=== WRITTEN TASK ===
Please return, unchanged, the stretch of the listing from the line that contains "254, 802, 454]" through the line that contains "850, 802, 950]", and only those lines.

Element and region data
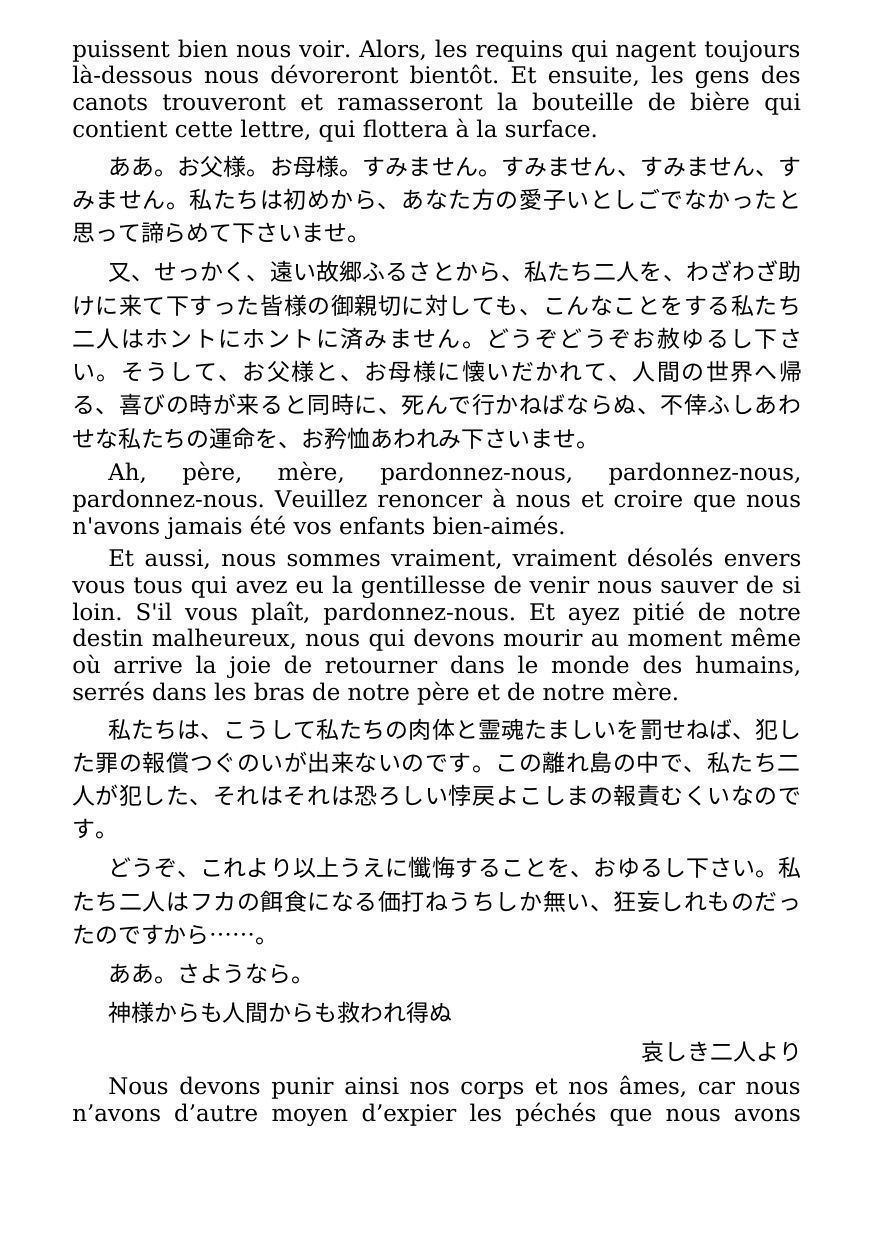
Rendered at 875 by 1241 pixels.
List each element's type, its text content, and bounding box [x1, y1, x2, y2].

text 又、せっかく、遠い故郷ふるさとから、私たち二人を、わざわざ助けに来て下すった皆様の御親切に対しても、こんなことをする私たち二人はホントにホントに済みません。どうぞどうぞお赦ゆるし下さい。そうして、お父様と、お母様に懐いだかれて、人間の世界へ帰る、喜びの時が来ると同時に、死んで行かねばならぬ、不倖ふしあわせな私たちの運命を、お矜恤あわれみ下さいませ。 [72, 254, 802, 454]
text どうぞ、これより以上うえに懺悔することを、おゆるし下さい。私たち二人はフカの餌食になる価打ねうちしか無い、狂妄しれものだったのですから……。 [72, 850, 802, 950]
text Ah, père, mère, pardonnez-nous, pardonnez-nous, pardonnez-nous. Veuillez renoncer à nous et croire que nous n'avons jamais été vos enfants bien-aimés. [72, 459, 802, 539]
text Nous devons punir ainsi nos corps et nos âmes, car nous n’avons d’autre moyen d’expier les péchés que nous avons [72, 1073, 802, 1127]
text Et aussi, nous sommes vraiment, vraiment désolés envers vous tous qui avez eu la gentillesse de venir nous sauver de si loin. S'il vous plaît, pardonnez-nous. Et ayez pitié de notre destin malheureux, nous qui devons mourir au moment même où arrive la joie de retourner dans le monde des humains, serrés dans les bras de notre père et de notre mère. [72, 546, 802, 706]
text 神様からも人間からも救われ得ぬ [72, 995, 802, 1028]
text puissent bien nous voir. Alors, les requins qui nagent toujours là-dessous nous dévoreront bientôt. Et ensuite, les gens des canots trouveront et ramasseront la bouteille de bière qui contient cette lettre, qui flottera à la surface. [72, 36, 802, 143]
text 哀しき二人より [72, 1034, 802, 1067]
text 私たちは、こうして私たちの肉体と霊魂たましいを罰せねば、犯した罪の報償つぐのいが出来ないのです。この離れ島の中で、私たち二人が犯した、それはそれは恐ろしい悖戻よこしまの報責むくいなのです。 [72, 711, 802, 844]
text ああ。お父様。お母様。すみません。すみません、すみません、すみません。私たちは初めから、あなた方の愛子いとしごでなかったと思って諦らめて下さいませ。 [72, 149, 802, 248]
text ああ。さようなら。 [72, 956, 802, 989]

* * *

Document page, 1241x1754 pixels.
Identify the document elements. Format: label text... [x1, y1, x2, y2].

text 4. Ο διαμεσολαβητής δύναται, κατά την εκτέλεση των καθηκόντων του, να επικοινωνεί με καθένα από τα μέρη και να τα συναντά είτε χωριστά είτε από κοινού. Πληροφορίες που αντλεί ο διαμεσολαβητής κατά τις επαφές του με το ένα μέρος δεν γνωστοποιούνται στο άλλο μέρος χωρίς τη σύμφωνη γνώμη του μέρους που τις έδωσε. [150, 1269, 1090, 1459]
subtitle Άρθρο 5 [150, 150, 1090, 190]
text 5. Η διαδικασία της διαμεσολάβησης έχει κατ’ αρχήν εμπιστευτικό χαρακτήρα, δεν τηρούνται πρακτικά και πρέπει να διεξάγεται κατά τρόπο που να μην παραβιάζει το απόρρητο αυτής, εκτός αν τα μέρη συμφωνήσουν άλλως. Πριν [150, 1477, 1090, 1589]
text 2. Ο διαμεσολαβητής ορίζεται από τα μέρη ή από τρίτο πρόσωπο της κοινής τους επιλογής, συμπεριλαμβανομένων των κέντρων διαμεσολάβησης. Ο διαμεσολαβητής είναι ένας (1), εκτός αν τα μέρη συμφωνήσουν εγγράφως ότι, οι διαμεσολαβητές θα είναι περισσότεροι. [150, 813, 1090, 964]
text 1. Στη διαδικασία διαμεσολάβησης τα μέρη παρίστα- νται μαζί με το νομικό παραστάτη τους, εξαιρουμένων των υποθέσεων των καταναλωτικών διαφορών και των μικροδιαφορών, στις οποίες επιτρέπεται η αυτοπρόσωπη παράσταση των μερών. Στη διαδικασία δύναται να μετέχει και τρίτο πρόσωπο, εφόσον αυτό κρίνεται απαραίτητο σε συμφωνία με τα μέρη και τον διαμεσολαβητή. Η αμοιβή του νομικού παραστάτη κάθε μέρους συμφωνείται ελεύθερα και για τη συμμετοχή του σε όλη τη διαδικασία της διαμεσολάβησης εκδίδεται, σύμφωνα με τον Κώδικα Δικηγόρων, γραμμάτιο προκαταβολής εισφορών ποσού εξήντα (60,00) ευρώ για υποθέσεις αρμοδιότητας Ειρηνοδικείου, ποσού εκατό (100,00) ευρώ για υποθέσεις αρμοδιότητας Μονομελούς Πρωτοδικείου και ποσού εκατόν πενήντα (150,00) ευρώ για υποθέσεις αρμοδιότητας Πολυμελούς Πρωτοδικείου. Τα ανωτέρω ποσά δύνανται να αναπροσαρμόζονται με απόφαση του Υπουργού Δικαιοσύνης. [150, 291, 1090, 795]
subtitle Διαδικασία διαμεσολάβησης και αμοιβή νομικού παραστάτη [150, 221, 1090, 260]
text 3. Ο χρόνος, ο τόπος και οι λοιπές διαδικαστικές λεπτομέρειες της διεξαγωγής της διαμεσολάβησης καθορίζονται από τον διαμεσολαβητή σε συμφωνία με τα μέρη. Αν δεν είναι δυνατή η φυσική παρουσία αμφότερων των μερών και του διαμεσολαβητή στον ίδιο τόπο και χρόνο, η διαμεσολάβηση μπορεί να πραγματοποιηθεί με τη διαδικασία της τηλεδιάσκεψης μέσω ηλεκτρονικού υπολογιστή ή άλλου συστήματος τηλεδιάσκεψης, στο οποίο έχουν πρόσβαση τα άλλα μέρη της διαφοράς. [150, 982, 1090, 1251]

* * *

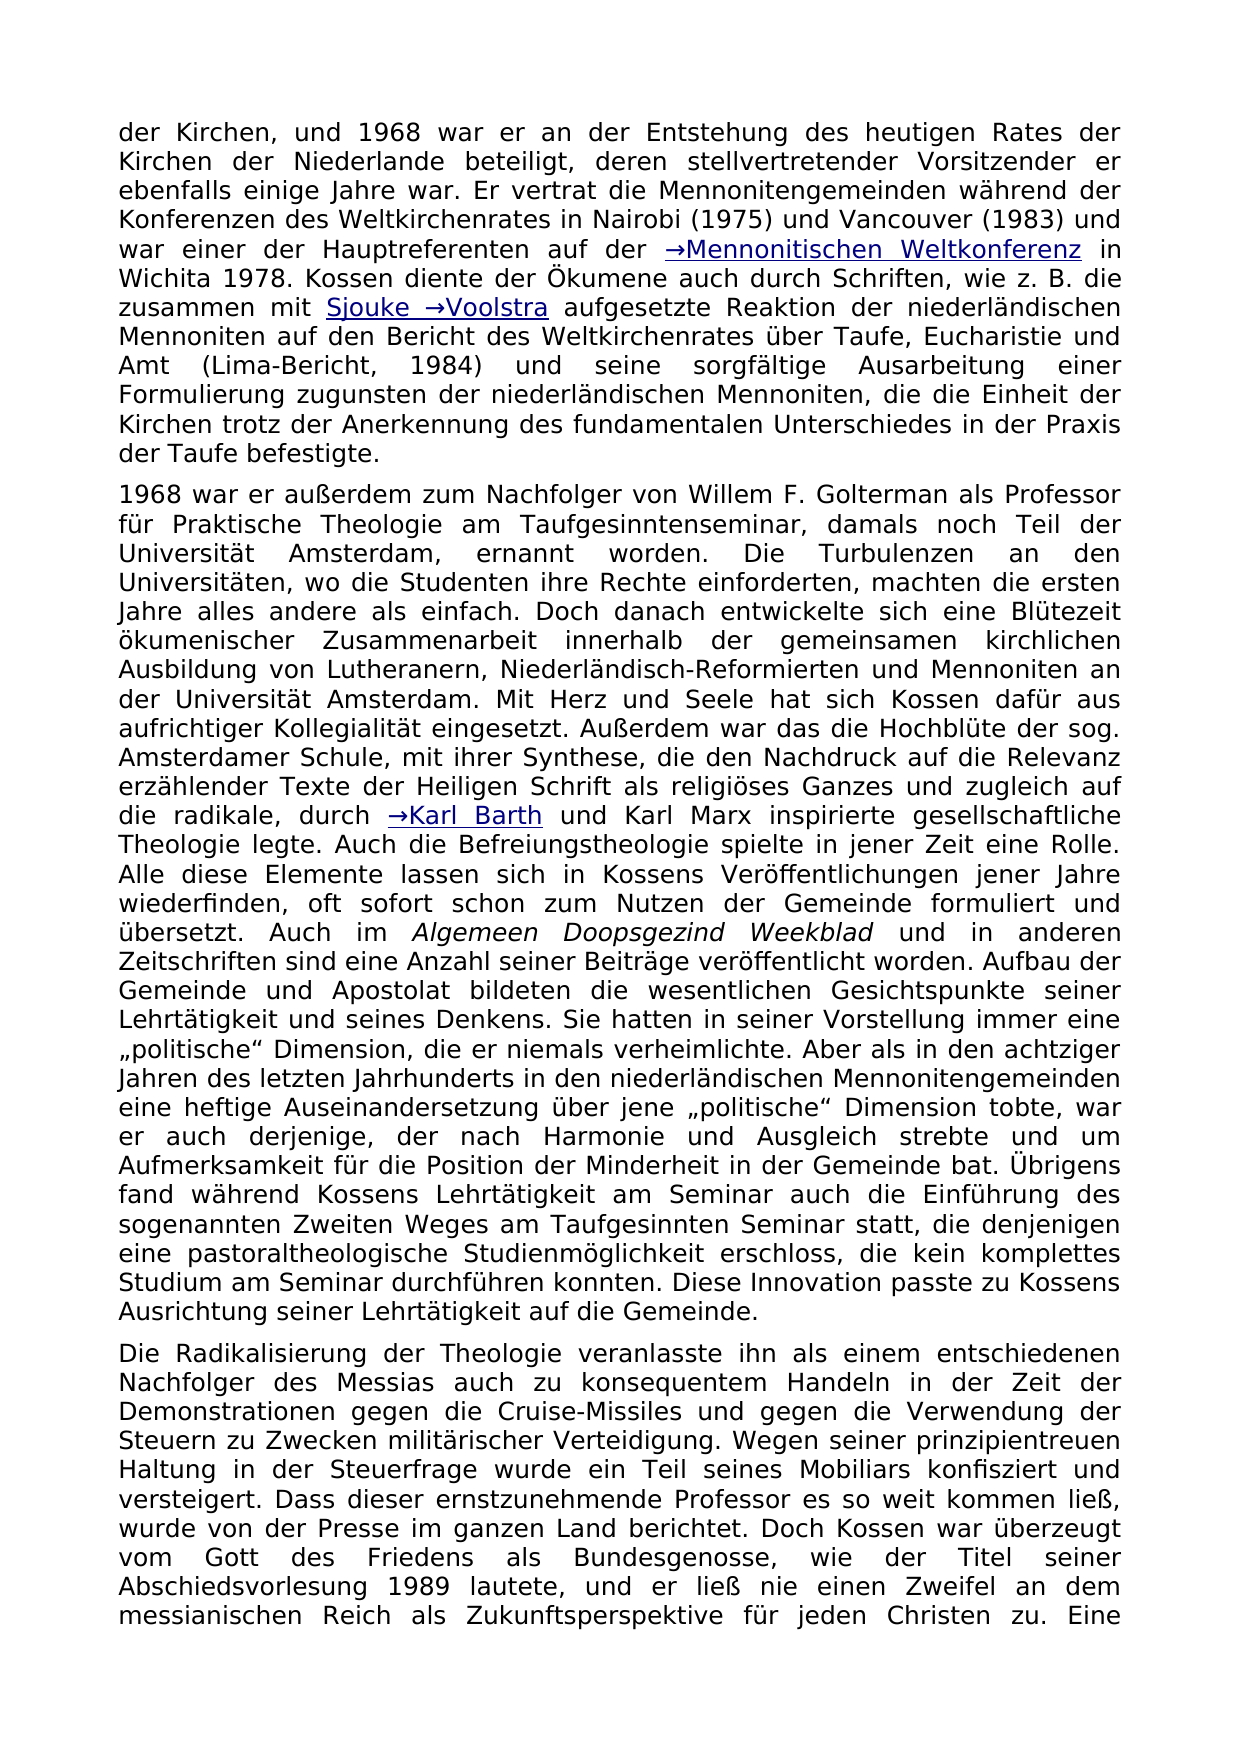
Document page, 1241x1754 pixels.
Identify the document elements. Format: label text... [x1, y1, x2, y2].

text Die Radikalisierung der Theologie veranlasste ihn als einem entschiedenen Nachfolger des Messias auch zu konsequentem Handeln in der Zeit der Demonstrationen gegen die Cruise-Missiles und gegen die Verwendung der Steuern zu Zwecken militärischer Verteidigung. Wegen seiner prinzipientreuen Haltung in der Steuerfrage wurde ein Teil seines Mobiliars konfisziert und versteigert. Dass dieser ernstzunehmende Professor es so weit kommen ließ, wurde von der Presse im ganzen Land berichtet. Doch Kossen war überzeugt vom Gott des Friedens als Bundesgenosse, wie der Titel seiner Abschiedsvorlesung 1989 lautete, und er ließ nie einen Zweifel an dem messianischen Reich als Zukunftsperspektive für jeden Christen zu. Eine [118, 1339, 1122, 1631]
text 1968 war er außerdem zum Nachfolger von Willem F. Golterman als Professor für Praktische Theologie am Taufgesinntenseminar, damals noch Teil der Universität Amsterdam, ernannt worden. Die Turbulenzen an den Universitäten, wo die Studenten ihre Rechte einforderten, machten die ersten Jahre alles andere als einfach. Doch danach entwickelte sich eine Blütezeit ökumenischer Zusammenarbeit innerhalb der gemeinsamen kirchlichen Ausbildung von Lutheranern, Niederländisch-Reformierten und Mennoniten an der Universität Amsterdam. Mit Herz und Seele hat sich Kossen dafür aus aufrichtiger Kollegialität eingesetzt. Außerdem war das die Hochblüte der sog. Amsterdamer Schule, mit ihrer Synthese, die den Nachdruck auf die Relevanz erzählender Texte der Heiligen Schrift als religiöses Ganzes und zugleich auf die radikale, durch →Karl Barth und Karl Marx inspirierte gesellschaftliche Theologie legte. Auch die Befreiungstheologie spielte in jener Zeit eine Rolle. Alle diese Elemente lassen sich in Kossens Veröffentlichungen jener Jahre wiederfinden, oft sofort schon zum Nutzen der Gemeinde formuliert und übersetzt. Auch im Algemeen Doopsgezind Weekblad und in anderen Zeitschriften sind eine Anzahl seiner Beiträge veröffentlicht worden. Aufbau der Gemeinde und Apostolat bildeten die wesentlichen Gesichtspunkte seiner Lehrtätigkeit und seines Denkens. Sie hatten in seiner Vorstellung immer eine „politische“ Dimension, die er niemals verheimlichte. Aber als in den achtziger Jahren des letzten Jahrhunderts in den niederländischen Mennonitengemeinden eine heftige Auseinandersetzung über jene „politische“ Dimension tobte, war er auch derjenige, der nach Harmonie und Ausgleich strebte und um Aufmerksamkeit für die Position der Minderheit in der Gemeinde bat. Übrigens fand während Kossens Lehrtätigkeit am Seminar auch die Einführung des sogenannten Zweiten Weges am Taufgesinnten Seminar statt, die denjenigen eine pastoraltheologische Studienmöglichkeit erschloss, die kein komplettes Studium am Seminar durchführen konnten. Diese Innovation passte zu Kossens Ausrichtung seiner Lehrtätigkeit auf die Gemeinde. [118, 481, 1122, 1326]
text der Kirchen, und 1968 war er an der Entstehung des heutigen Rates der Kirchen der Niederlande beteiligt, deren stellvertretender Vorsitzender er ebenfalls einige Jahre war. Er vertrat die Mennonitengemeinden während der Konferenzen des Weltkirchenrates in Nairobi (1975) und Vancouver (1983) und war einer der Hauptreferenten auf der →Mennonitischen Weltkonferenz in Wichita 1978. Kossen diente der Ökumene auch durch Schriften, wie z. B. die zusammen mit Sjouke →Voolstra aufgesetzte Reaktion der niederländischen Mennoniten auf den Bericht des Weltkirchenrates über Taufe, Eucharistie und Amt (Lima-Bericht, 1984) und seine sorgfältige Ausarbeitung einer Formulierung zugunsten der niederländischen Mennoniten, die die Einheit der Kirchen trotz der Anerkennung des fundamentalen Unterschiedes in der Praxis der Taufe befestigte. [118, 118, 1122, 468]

=== RIGHT ANSWER ===
text 又、せっかく、遠い故郷ふるさとから、私たち二人を、わざわざ助けに来て下すった皆様の御親切に対しても、こんなことをする私たち二人はホントにホントに済みません。どうぞどうぞお赦ゆるし下さい。そうして、お父様と、お母様に懐いだかれて、人間の世界へ帰る、喜びの時が来ると同時に、死んで行かねばならぬ、不倖ふしあわせな私たちの運命を、お矜恤あわれみ下さいませ。 [72, 254, 802, 454]
text どうぞ、これより以上うえに懺悔することを、おゆるし下さい。私たち二人はフカの餌食になる価打ねうちしか無い、狂妄しれものだったのですから……。 [72, 850, 802, 950]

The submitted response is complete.